Lonnie watched him intently from the window but the darkness seemed to gobble Carroll up. At no time did Lonnie see the light of his cab go on.

Stroud and Ashyer continued with the work of removing Dr. Magaffey's remains to the circular chamber by the most direct route. Stroud was calling for Lonnie and Mrs. Ashyer to gather up some foodstuffs and blankets, saying they must all seek the shelter of the circle. It would act as their “bomb” shelter from the creatures that sought to take them from Stroud Manse.

Mrs. Ashyer raced to comply with Dr. Stroud, but Abe had to scream again at Lonnie who seemed mesmerized at the big bay window beside the entranceway. “Wish we had the bars back up,” he was saying when he turned to look down the hall at Stroud and Ashyer trundling off with Magaffey's body.

“Two more trips,” Stroud told Ashyer.

“Sir?”

“From the freezer to the chamber.”

“The ... the cocoons, sir?”

“Yes, Ashyer. We must keep them in our sight at all times.”

“Mrs. Ashyer, the boy--ahhh, Lonnie, sir--are terribly upset by them, sir.”

“That can't be helped. We must do what we must do, Ashyer.”

“Yes, sir.”

They laid Magaffey across one of the slabs in the torture chamber. “Shout to Lonnie to get the doctor's bag and bring it down, now! I'll meet you at the freezer. Where the hell's Carroll?”

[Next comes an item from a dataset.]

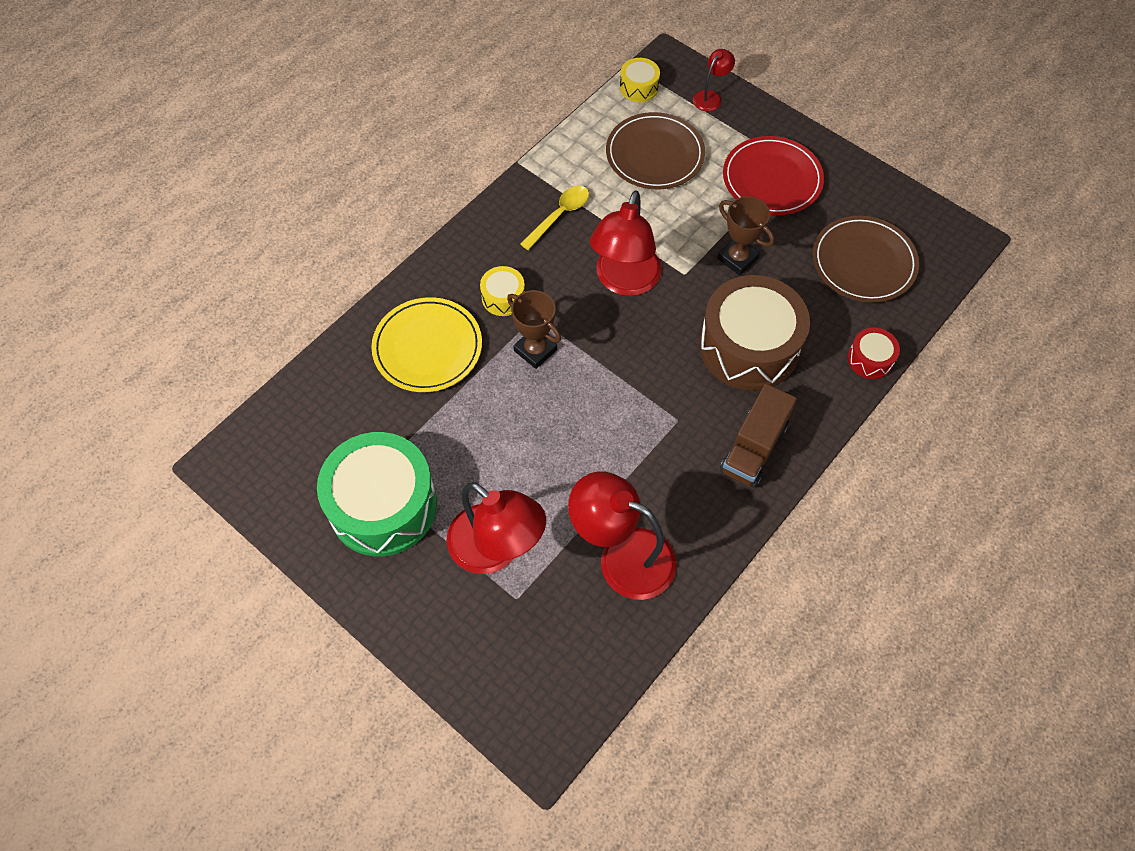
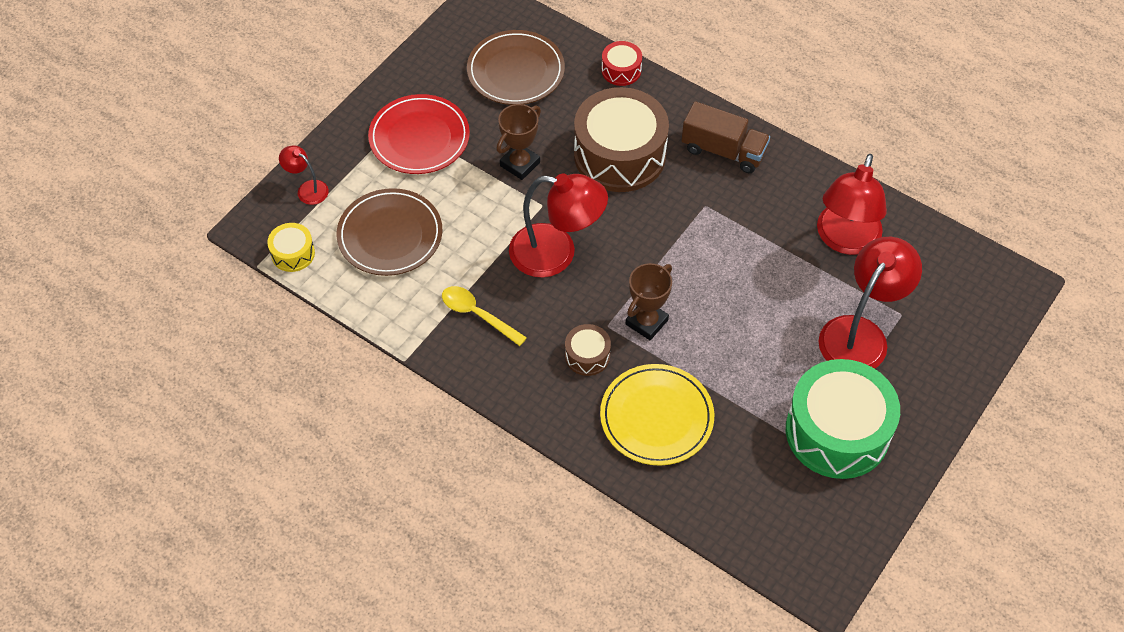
camera: 95 degrees left, 5 degrees down
(503, 297) = (587, 356): yellow drum -> brown drum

Stroud and Ashyer did the work of removing the other two bodies which had remained draped in their respective pods. These they placed against a wall as far from the chair and ottoman and bookshelves as possible, Stroud feeling that the evidence could simply be ignored by Mrs. Ashyer, Lonnie, and all of them, if covered with blankets. More blankets were brought in for their comfort. It was dank and chilly here, and the rising hurricanelike attack may take hours.

Ray Carroll returned, drenched, the rain having plastered his hair to his scalp. He explained that it was difficult getting anyone out in a storm such as this, and that he dared not attempt to explain the true nature of the problem over the airwaves, primarily because no one would believe him and consequently no one would come. He had, however, reached some of his closest friends who were driving up this moment to assist.

Carroll asked, “Is there anymore I can do, Doctor Stroud?”

“If you care to put your life on the line. They're coming for us, the whole lot of them. I cannot promise you anything beyond that.”

“Surely you have weapons to combat them with.”

“Come along, I'll show you what we have.”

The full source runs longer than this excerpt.